Marsalis also had some good things to say about Durham. The city reminded him of New Orleans, where he grew up, he told the audience. Too many cities are fragmented between the rich and poor, but Durham has “a lot of great economic diversity,” he said, and he wanted his child “to be mindful of people of all walks of life.”
In a wide-ranging talk, Marsalis answered questions from the audience, even joked about being mistaken for his brother and trumpeter Wynton Marsalis, but the focus was music. Greenwald started the session by playing a sample of Public Enemy’s “Fight the Power,” on which Marsalis played saxophone on a portion. Greenwald said the record was his first encounter, at age 13, with Marsalis’ music.
Marsalis talked about growing up listening to funk and rock music. He first played piano, which he said he hated. His father, pianist and bandleader Ellis Marsalis, had bought his brother a trumpet. “I realized if I joined the school band it would get me off the vile piano,” Marsalis said. He first played clarinet. Later he played piano in a funk band, then lured another piano player for the band, and began playing saxophone.
An audience member asked him about his journey from pop music to jazz. Pop music had become predictable, too easy to figure out. “My brain was craving more,” he said.
His decision to listen seriously came when a roommate played Miles Davis’ album “Nefertiti.” Marsalis played a composition from the record for the audience. “I heard that record, and I said, I’d love to play in a band where we could play that kind of stuff.”
In a lot of modern jazz, musicians do not play songs so much as chord structures, but Marsalis said he has tried to focus on listening to music with strong melodic elements. An audience member asked him if he had heard anything in the past month that inspired him. He played a sample from Renaissance composer Montiverdi as an example of music with a strong melody that he found inspiring.
He played another example of a composition from his recent record with pianist Joey Calderazzo, “Songs of Mirth and Melancholy,” titled “The Bard Lachrymose.” After playing the piece, Marsalis played samples to show how he had incorporated slices of tunes from Sergei Prokofiev, Wagner and other classical composers.

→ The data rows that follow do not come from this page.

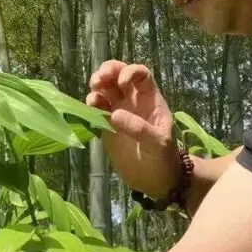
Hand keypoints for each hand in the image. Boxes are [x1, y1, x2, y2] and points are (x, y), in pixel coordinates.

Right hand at [86, 60, 179, 198]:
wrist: (154, 179)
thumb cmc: (163, 157)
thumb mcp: (158, 143)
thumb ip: (139, 129)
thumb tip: (114, 115)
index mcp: (149, 99)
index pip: (140, 74)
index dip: (130, 72)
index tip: (122, 83)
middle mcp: (132, 101)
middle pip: (117, 75)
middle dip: (107, 71)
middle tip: (98, 81)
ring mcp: (117, 112)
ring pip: (104, 89)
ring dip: (96, 87)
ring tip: (93, 99)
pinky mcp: (105, 126)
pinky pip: (95, 110)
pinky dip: (89, 106)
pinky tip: (88, 111)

When an audience member asked if he ever wanted to step away from music, Marsalis said after a long time listening to jazz when his career was first beginning, he was tired. “It takes a long time for that music to come out of you,” he said. About that time, he got the chance to tour with Sting, and the discipline of having to focus his solos in smaller units of time made him a more concise and aggressive player, he said.
Marsalis comes from a musical family that includes brothers Wynton, Jason, Delfeayo, and the patriarch, pianist and teacher Ellis Marsalis. Last year, the Marsalis family became the first group to receive the Jazz Masters Fellowship from the National Endowment for the Arts.
Branford Marsalis tours locally and nationally with his quartet. He also is a guest artist in the Jazz Studies Program at North Carolina Central University, and he is a member of the North Carolina Symphony’s board of directors.
Thursday night’s listening session was a prelude to two concerts Marsalis will play today and Saturday at Duke University. Both concerts were sold out.